While many of the problems we face in healthcare do have to do with access, there are underlying issues here that drive our behavior in the healthcare system. Sometimes our beliefs about our health force us to that place where we want to have our needs addressed immediately. Part of the reason the emergency room is so appealing is that is will allow us to be seen by someone.

And so we go to the ER and wait.

And wait.

In some cases, this waiting can be hours on end. I am sure some of you see the irony in this (and have experienced this).

However, the emergency department has a function, and that function is to take care of emergencies. Unfortunately, as we have written about before and the graph shows, we go to the emergency room for the wrong reasons.

What can we do about this? How can we begin to address some of the underlying cultural reasons we want what we want and we want it now?

1) We can work within our communities to create a culture of health: Take for example 2040 Partners for Health. This Denver based organization has the mission to  “advance the health and healthcare of area residents and employees by informing and facilitating health programs and policies, using Community-Based Participatory Research (CBPR), through a collaboration with the University of Colorado Anschutz Medical Campus, neighborhoods, and the Stapleton Foundation.” They work in the community to better understand what the community needs and then partners with others who can help study the problem, recommend solutions and make changes. If we want to talk about changing culture and creating one built around health (as opposed to sickness), we need to start local; we need to start in our own communities.

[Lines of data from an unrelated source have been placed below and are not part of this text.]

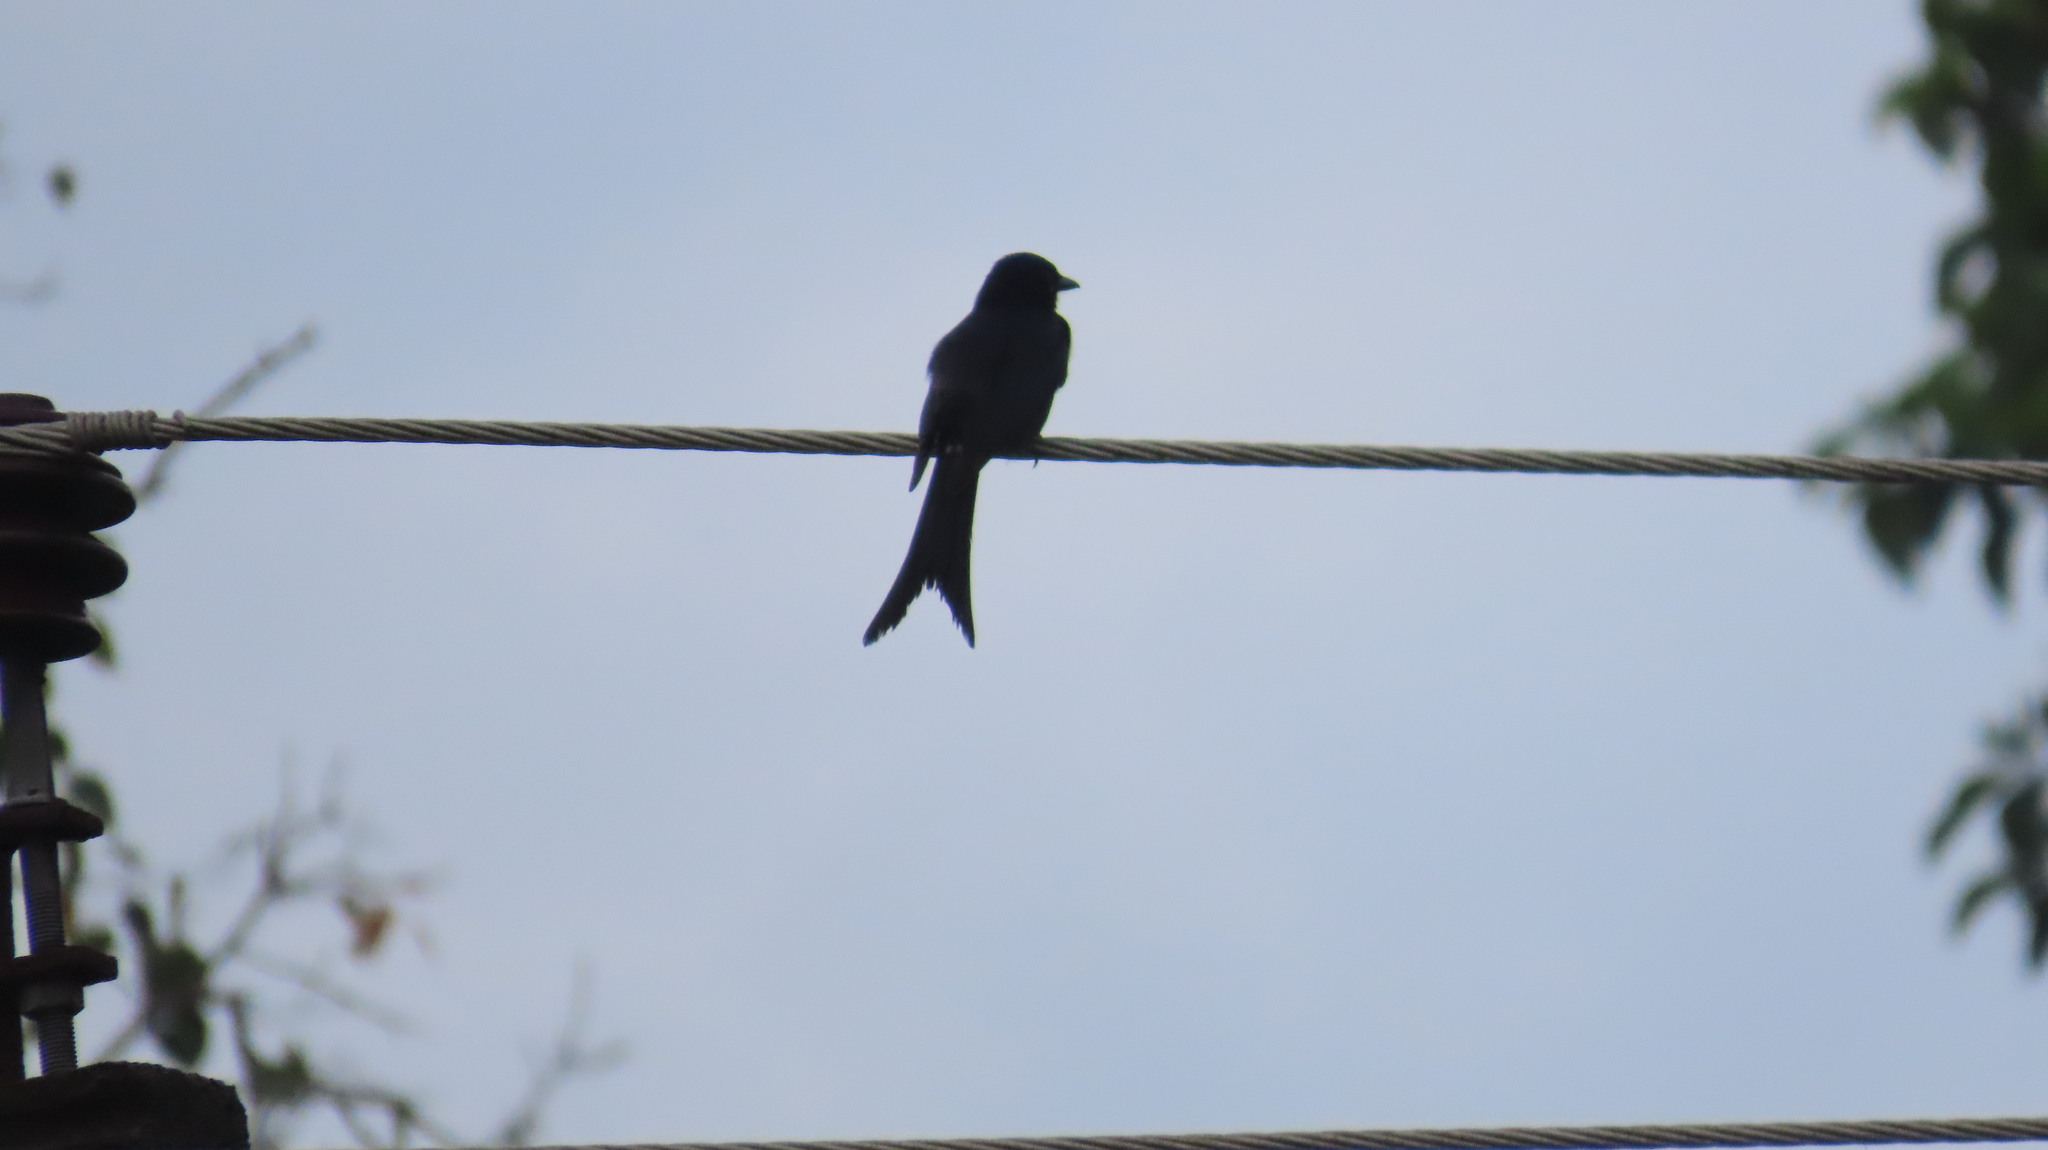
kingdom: Animalia
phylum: Chordata
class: Aves
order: Passeriformes
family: Dicruridae
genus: Dicrurus
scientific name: Dicrurus macrocercus
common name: Black drongo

2) We can establish a relationship with a primary care provider: While many primary care providers may still need to refer patients to the emergency room, that is a different issue altogether than one where the patient simply goes to the emergency room to receive primary care services. The beauty of primary care is the relationship that is formed over time (we healthcare folks often call this continuity). Getting to know your primary care provider can be an important first step in changing how we address our own health. These providers can work with us over time on some of the more complicated changes we may need to make in our health.

3) We can become aware of our own healthcare story: Do you know your own healthcare footprint? Are you able to track where you have used services, when and how? These may seem like insignificant issues on the surface, but what happens when we start to recognize patterns in our own healthcare utilization (and behavior). Are we aware of how we use the system? Are we contributing to the culture of now in healthcare?

It is simply impossible for healthcare to be able to accommodate everyone all the time. There are not simply enough healthcare providers to go around (even if everyone had health insurance). It is also simply impossible for us to always expect that the easiest solution is the best one.

As we all work towards changing healthcare, let us not forget about the underlying culture of “now.”

OK, my instant coffee is ready – got to go.